En ce qui concerne la Compagnie Méridionale, cette importante compagnie marseillaise était confrontée à un problème de modèle économique avec deux navires vers la Corse du Sud en délégation de service public et deux bateaux vers le Maroc, ligne déficitaire (information publique). Après avoir repositionné un bateau du Maroc pour se rapprocher de l’équilibre financier, mi-2023 un nouvel actionnaire provenant du même secteur a repris la compagnie et son avenir dans ce nouveau contexte est prometteur et sera intéressant à suivre. (Ndlr : CMA CGM a repris la Méridionale en 2023)

Quelle vision de notre territoire ces missions vous ont-elles donnée ?

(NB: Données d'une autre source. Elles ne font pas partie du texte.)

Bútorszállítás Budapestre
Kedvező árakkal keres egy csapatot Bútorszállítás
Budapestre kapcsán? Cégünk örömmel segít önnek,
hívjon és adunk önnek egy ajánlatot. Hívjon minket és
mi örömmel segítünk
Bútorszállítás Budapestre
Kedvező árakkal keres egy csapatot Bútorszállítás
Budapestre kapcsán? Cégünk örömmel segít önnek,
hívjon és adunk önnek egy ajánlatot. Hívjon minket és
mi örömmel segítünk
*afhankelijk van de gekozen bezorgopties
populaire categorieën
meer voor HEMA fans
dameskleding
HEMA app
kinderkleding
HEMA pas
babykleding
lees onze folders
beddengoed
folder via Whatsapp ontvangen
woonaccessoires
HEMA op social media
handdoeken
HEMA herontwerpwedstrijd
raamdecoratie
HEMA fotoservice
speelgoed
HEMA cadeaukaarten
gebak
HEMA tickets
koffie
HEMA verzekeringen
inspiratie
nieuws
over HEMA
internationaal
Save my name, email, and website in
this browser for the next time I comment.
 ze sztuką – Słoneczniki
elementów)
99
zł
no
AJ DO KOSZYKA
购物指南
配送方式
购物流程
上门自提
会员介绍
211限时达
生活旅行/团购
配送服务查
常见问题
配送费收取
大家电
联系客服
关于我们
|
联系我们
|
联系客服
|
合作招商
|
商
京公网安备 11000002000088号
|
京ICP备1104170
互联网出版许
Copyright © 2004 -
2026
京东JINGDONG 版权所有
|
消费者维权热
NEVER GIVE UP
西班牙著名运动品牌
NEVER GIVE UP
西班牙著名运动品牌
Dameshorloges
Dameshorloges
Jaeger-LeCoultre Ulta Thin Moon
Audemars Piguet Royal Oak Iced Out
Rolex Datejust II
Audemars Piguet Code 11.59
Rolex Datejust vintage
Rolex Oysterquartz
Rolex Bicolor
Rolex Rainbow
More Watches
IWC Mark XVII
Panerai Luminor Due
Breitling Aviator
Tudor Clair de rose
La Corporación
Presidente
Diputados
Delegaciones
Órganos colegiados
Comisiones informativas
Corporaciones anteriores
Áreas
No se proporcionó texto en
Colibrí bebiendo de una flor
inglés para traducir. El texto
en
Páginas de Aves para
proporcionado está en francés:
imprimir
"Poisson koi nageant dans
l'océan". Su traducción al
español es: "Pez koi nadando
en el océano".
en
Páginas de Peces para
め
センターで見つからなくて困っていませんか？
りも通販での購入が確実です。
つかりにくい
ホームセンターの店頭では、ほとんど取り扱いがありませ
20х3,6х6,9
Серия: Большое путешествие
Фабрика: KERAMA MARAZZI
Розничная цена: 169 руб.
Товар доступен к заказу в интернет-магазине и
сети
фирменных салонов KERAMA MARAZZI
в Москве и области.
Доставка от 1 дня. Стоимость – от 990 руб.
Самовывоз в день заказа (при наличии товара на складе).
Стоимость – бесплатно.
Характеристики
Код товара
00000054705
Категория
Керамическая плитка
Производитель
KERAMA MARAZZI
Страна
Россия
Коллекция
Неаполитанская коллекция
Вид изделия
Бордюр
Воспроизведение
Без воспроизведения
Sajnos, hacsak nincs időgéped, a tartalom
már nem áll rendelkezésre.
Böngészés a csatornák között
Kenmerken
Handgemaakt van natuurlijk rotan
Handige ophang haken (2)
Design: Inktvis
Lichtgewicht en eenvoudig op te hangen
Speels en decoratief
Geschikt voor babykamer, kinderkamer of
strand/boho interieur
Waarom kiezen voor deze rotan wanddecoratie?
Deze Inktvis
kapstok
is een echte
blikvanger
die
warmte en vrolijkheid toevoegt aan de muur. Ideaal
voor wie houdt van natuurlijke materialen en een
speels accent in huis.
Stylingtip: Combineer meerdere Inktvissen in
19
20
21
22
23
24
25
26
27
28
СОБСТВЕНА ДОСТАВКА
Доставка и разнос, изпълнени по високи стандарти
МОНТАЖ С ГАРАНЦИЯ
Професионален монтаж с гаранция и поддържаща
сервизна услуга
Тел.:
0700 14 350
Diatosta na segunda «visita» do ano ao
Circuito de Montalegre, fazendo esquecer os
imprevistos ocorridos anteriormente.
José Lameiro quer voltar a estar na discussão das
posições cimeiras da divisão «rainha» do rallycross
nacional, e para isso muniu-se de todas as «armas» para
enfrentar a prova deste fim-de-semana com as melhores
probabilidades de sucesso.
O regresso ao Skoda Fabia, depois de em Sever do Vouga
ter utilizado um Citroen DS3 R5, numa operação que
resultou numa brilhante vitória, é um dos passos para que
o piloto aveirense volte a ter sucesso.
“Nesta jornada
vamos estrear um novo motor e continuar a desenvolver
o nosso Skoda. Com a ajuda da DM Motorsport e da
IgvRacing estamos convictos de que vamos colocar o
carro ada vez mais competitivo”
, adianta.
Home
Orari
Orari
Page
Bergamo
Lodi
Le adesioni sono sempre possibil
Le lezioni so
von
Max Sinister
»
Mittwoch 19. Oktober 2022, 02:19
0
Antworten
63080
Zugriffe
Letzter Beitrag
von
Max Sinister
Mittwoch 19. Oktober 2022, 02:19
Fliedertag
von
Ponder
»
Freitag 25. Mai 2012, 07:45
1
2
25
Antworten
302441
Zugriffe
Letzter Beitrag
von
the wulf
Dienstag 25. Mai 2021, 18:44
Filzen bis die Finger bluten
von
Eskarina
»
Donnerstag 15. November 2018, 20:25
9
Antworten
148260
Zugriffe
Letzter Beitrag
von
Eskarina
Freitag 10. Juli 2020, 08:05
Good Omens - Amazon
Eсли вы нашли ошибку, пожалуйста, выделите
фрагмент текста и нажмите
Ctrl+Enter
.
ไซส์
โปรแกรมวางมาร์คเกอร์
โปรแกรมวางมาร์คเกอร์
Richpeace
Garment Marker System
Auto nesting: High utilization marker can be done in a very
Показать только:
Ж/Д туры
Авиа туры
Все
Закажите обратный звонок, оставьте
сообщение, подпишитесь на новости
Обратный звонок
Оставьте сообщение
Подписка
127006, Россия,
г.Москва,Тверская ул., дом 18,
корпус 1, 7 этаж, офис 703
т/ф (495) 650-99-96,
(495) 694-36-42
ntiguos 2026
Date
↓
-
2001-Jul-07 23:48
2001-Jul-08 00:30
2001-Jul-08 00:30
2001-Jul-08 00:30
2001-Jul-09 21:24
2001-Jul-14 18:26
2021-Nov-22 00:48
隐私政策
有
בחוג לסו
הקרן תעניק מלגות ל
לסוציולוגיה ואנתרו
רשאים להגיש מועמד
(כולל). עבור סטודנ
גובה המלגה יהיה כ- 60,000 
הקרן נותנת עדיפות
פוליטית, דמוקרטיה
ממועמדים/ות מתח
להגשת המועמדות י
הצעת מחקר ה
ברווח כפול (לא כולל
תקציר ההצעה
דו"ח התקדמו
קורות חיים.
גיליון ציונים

Guillaume de Feydeau : Marseille par son site, sa géographie, son histoire, son port en eaux profondes, ses infrastructures, sa population, a tous les atouts. Mais sans doute a-t- elle besoin de nouveaux investissements. Quelques grands groupes existent mais en nombre insuffisant. A Marseille en particulier, et plus généralement en France, nous manquons d’entreprises de taille intermédiaire (d’ETI). En France nous en avons environ 5 500, à comparer au double en Italie et davantage encore en Allemagne (le fameux Mittelstand). Or une ETI a la taille critique sur les marchés, peut mieux passer les crises, investir en recherche et développement…

C’est un type d’entreprise que je connais bien : de 2019 à 2022, j’ai été membre du Club Proscenium au Medef, le club des dirigeants d’ETI de plus de 300 M€ de chiffre d’affaires (elles sont au nombre de 350). A Marseille, le Club Top 20 regroupant des sociétés de taille significative est à ce titre une très bonne initiative.
Les entreprises ont un impact économique mais aussi social, sociétal et territorial. A ce titre elles ont des responsabilités, et il existe à mon sens une responsabilité patronale et locale, qui dépasse l’entreprise et touche son écosystème. Ma mission en tant que dirigeant est d’être au service de l’entreprise, de ses salariés, et de son actionnaire, pour qu’une entreprise même fragile aille mieux, pour qu’elle continue, quitte à ce que son format diffère. Je pense que dans cet esprit aussi les pouvoirs publics cherchent à aider les ETI. Mes missions marseillaises m’ont conduit à avoir à la fois un pied dans le privé (l’entreprise, le monde concurrentiel, les clients), et un pied dans le public (le Port, la Préfecture, le ministère des Transports, les politiques). J’ai constaté une bonne écoute des pouvoirs
publics à propos de la vie économique marseillaise, un dialogue territorial de qualité, un soutien local et une forte complémentarité entre le monde politique et le monde économique.